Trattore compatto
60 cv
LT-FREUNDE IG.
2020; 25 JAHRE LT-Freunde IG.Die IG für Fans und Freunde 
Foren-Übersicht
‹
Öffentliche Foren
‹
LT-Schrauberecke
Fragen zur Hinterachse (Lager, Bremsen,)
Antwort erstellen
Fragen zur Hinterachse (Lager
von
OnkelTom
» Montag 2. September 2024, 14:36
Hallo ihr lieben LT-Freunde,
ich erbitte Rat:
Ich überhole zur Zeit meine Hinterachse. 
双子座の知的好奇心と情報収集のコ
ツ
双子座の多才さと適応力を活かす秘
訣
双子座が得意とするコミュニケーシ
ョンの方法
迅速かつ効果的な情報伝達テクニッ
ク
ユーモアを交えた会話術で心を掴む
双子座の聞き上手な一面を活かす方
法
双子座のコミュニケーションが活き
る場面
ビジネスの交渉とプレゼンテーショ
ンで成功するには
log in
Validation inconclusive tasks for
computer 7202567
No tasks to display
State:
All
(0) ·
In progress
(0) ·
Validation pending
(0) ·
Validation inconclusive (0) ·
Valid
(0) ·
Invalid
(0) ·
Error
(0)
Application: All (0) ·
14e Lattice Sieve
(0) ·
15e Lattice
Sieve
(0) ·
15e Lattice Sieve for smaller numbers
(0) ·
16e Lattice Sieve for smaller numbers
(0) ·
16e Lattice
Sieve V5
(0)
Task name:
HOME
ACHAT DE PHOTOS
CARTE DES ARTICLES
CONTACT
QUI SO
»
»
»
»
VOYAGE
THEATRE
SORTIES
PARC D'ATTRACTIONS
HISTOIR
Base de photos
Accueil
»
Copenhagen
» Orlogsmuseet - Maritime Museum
- - - - -
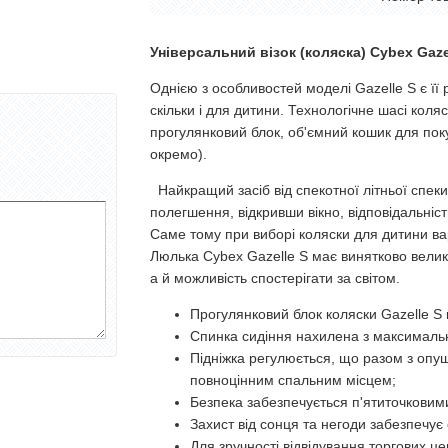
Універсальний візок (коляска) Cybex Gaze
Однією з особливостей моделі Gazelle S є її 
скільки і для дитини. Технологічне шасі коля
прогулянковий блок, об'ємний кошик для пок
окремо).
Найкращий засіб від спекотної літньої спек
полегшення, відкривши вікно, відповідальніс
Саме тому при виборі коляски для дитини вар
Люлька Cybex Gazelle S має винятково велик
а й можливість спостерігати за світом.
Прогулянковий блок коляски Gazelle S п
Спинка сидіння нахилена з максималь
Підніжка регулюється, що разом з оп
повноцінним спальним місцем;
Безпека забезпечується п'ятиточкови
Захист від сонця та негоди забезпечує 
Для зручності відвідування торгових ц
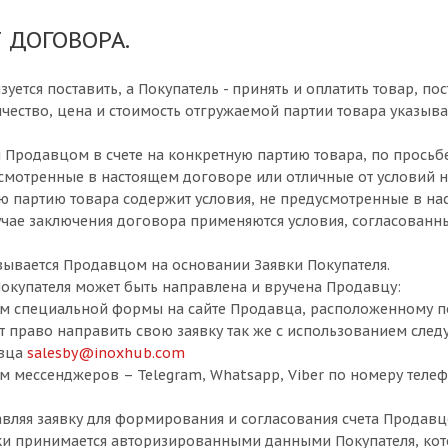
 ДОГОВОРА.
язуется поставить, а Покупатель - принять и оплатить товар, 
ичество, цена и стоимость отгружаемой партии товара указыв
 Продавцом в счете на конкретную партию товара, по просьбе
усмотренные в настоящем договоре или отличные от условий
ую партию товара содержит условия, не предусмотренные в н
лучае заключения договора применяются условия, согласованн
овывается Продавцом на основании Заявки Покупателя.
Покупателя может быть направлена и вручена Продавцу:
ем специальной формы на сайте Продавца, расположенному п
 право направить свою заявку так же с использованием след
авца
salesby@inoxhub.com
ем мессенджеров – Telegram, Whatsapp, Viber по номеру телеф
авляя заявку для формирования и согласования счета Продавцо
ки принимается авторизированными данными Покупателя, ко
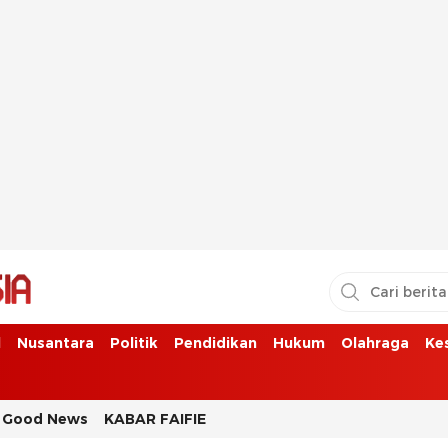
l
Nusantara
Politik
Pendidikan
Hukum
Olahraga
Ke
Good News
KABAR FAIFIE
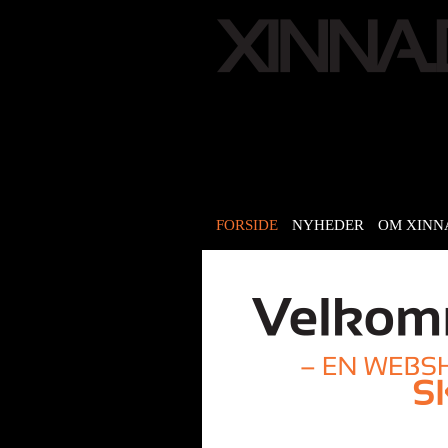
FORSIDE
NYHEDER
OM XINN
- - - - -
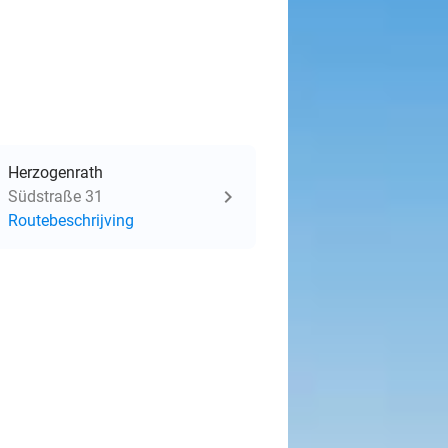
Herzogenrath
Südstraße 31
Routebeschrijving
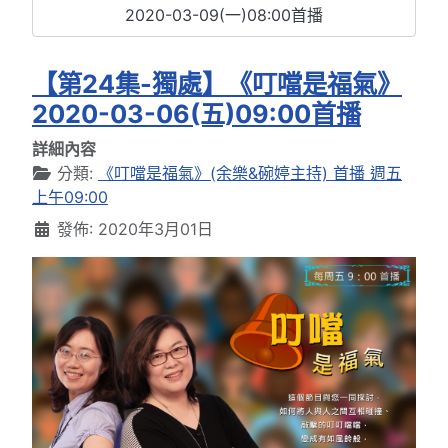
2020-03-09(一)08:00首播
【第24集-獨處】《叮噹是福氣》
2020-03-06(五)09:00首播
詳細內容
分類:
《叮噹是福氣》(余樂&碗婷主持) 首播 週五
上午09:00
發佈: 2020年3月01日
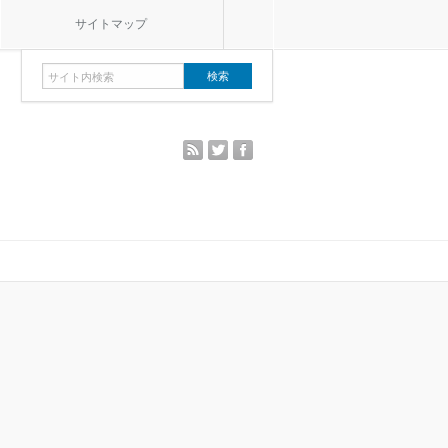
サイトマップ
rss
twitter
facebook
- - - - -
- _About this exercise_
Recast the stretch of the records above, from the line containing "Універсальний візок (коляска) Cybex Gaze" through the line containing "Для зручності відвідування торгових ц", as a numbered list, leaving out any blank lines.

- _Written answer_
1. Універсальний візок (коляска) Cybex Gaze
2. Однією з особливостей моделі Gazelle S є її 
3. скільки і для дитини. Технологічне шасі коля
4. прогулянковий блок, об'ємний кошик для пок
5. окремо).
6. Найкращий засіб від спекотної літньої спек
7. полегшення, відкривши вікно, відповідальніс
8. Саме тому при виборі коляски для дитини вар
9. Люлька Cybex Gazelle S має винятково велик
10. а й можливість спостерігати за світом.
11. Прогулянковий блок коляски Gazelle S п
12. Спинка сидіння нахилена з максималь
13. Підніжка регулюється, що разом з оп
14. повноцінним спальним місцем;
15. Безпека забезпечується п'ятиточкови
16. Захист від сонця та негоди забезпечує 
17. Для зручності відвідування торгових ц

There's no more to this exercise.